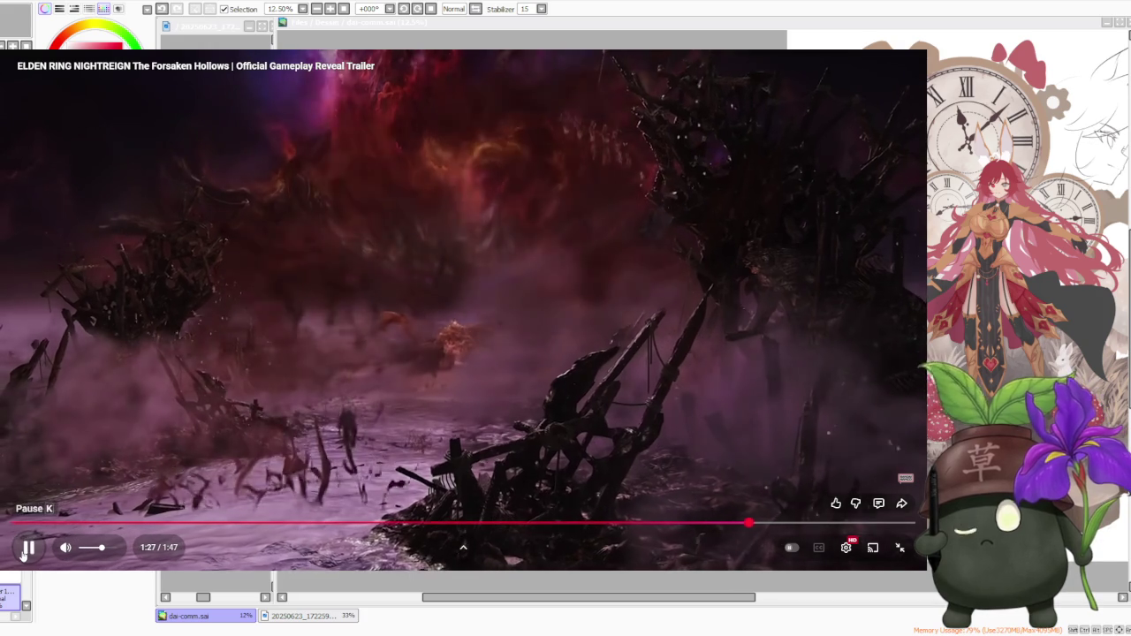
click(24, 551)
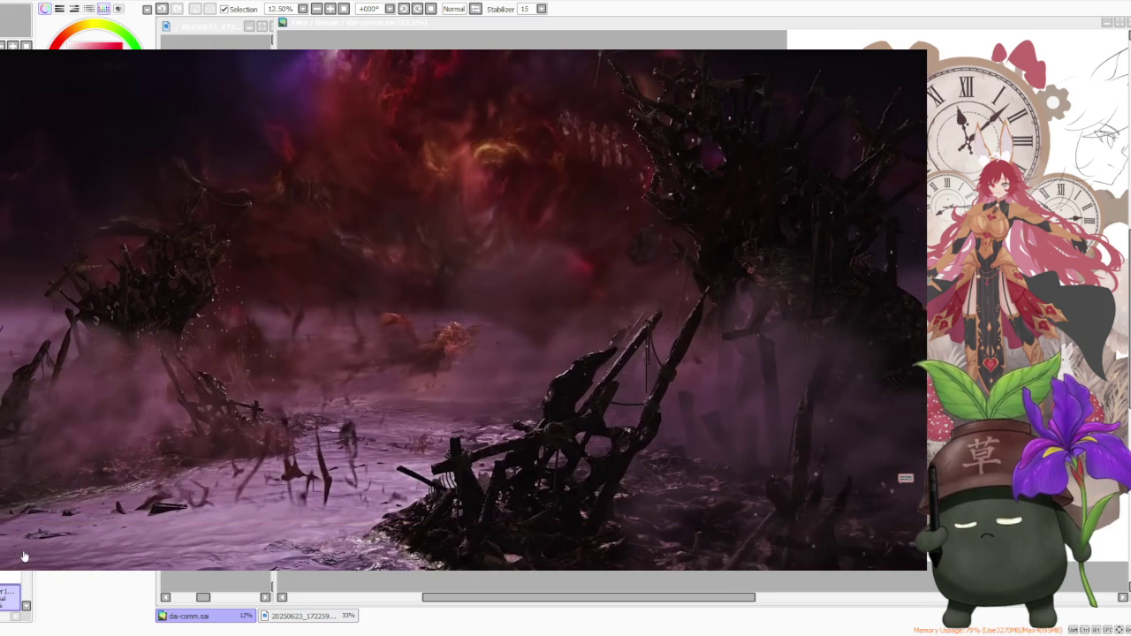
click(28, 549)
click(31, 559)
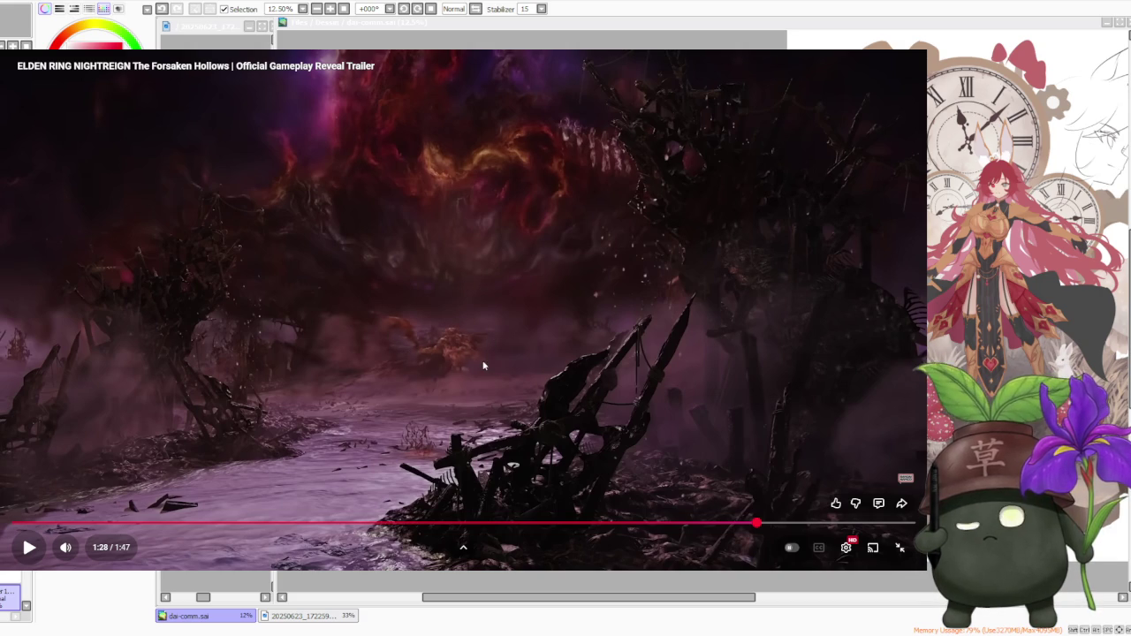
click(29, 547)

• [Problem statement]: Once the images are set aside, retype all of the material above exactly.

• [Result below]:
click(24, 551)
click(28, 549)
click(31, 559)
click(29, 547)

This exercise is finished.